Religious Side Effects

Then Jacob was greatly afraid and was distressed (Bereishis 32:8)

Rashi comments in the name of Chazal that Yaakov was distressed for two separate reasons: First, that Yaakov would be killed and secondly, that Yaakov would kill others. The first answer that perhaps he would be killed is readily understood: He was afraid for his life and therefore he was distressed. But why would he be distressed if he was forced to kill others? Obviously, if Yaakov was attacked, he would be obligated to kill his aggressor in self-defense, as Chazal teach us “Someone who comes to kill you, you should beat him to it and kill him first!”. Therefore, if Eisav attacked Yaakov, it would be correct for Yaakov to kill Eisav, and there would be no need for Yaakov to be distressed.

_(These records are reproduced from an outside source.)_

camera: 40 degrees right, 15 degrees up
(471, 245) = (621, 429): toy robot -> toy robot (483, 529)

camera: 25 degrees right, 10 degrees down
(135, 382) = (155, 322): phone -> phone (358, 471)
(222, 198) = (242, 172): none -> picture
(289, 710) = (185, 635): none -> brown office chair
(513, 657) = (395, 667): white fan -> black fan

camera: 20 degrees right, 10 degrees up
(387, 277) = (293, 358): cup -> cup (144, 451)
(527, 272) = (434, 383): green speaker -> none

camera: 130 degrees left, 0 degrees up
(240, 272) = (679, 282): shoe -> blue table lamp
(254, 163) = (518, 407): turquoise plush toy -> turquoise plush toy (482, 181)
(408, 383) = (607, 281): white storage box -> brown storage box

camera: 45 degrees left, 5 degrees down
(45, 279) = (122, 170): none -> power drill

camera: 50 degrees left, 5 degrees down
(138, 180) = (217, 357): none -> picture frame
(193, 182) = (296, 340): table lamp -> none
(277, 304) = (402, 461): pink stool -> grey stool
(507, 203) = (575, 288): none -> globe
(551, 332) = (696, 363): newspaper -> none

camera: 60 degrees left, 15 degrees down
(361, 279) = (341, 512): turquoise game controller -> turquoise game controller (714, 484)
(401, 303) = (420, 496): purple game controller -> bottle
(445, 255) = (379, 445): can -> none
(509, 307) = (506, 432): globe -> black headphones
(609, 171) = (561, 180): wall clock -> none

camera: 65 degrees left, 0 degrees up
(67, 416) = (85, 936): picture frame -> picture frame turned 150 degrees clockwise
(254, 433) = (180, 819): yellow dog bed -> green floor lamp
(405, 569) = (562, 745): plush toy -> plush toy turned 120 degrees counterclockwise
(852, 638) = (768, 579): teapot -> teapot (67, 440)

One of the answers given to this question is that the whole purpose of Yaakov taking the title of “first-born” was in order to serve as a high-priest in the Beis Hamikdash. The halacha states that any kohen who has killed another man is unfit to give a priestly blessing, so therefore he realized that he might miss out on his purpose. However, this answer is challenged with a halacha says that if a kohen killed someone when the circumstances were beyond his control, he would be allowed to give the blessings.

There is another answer which is given which is truly something to ponder. I would like to preface this answer with a conversation I once had with someone. This person worked in Hatzalah and decided to resign because he felt his children would not have the proper reverence for Shabbos if they saw their father driving on Shabbos, week in and week out, even though they knew that it was a mitzvah for him to do that. This idea is echoed in the Ohr Hachaim (Devarim 13:18), in regards to those who have to put someone to death, due to the city worshipping idols.. The Torah gives those people a special blessing of “v’richamcha” – and you should be given mercy – because killing, even for the most noble of causes, must have a negative effect (see Tosfos Ri Hazakein Kiddushin 82a in regard to being a Shochet).

Here too, Yaakov was concerned that if he had to kill Eisav, it will affect him negatively and  affect other areas of his service of Hashem.

People tend to think that if something is permissible it cannot have a bad effect – only things which are forbidden affect a person negatively. Whether discussing the first or second answer, it is clear that the Torah’s perspective negates this concept. There are those righteous individuals who would pray that they should never find themselves in a situation in which they have to do a mitzvah that may put them in jeopardy of losing some kind of a lofty level that they have already acquired. Yet even though that this is true, if Hashem sends to a person a situation that there is such danger, that person would be commanded to do what is necessary.

May we all merit to have to do mitzvohs which generate within us positivity.